Voilà comment le président de la section locale 9700 du Syndicat des Métallos à l’Aluminerie de Bécancour, Clément Masse, a commenté le conflit qui vient d’éclater à l’Université du Québec à Trois-Rivières.

Celui-ci juge «complètement stupide» que l’UQTR mette ses professeurs en lock-out sous prétexte de préserver la qualité de l’enseignement. «Leur communiqué ressemble à celui que notre employeur a sorti le 8 mars», fait-il remarquer.

Par contre, le président syndical ne voit pas dans le lock-out à l’UQTR «un effet Alcoa» car, dit-il, la convention collective des professeurs est échue depuis près d’un an.

«Ça fait longtemps que leur contrat est fini. Les discussions achoppaient, mais au point où l’employeur est obligé de mettre les profs en lock-out, je ne la comprends pas trop. D’ailleurs, ce sont les étudiants qui vont écoper un peu de ça. Et si leur préoccupation, c’est les étudiants et l’enseignement de qualité des étudiants, je peux dire qu’ils ont pris une drôle de décision. Leur décision n’est pas cohérente avec leurs paroles», a-t-il ajouté.

Interrogé à savoir si son syndicat ira appuyer les professeurs sur une éventuelle ligne de piquetage, M. Masse répond qu’il est trop tôt pour y penser.

«Ce n’est pas impossible. Il faut que j’en parle aux autres. On va toujours soutenir les gens qui sont en conflit, on l’a tout le temps fait. C’est sûr que là, on est en conflit. Si on règle, on va donner des appuis. Dans un premier temps, il faut régler chez nous», a-t-il expliqué.

Par ailleurs, ce dernier est en attente d’une décision du Tribunal administratif du travail pour faire cesser le recours à des briseurs de grève chez ABI. Le syndicat a plaidé sa demande, mardi, à Québec.

À la suite d’une enquête effectuée le 24 avril dernier par le ministère du Travail, accompagné de représentants syndicaux, le syndicat a constaté la présence de quatre personnes qui effectuaient du travail normalement effectué par des travailleurs en lock-out ou qui remplaçaient des cadres affectés au travail de ces syndiqués.

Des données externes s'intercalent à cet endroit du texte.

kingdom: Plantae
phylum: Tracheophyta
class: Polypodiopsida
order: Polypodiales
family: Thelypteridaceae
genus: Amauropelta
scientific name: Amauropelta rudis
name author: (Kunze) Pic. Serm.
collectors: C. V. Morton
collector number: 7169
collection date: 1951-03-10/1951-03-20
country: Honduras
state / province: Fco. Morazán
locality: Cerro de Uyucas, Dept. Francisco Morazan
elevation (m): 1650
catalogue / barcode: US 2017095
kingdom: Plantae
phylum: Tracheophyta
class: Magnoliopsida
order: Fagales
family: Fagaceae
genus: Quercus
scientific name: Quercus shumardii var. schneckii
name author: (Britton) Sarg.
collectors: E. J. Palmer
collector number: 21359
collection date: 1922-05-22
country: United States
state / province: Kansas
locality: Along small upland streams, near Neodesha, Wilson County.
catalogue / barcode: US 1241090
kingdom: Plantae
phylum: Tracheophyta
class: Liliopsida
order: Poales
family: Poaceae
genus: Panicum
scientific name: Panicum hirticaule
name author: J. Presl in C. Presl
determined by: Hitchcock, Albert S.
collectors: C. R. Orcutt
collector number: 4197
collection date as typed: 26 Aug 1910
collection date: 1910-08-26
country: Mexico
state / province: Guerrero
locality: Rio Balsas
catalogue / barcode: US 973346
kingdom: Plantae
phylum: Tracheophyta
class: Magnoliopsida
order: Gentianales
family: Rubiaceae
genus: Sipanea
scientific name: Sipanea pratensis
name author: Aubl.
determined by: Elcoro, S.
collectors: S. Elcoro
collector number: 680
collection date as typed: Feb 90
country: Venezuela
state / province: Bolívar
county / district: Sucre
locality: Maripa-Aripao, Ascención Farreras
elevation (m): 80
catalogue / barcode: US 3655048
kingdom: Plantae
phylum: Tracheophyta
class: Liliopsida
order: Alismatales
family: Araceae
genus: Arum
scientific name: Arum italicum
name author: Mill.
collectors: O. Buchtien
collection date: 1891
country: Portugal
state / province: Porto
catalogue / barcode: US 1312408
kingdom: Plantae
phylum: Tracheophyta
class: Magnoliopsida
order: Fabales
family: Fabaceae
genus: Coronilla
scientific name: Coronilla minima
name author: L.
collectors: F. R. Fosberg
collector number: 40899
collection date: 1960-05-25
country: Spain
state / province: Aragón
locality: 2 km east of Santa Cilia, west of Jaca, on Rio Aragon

Cette démarche survient au moment même où le médiateur spécial, Lucien Bouchard, tente de rapprocher les parties et que l’employeur est à préparer une nouvelle proposition. Et la semaine prochaine, une délégation syndicale se rendra à Pittsburgh pour manifester en marge de l’assemblée annuelle des actionnaires d’Alcoa.

Entre-temps, jeudi, le coordonnateur québécois de l’Association internationale des machinistes et des travailleurs et travailleuses de l’aérospatiale (AIMTA), David Chartrand, se rendra devant l’usine d’ABI pour soutenir les lockoutés de la section locale 9700. Pour l’occasion, il sera accompagné d’une délégation d’une quinzaine de machinistes. Ces derniers remettront le fruit d’une collecte effectuée dans les rangs syndicaux des machinistes.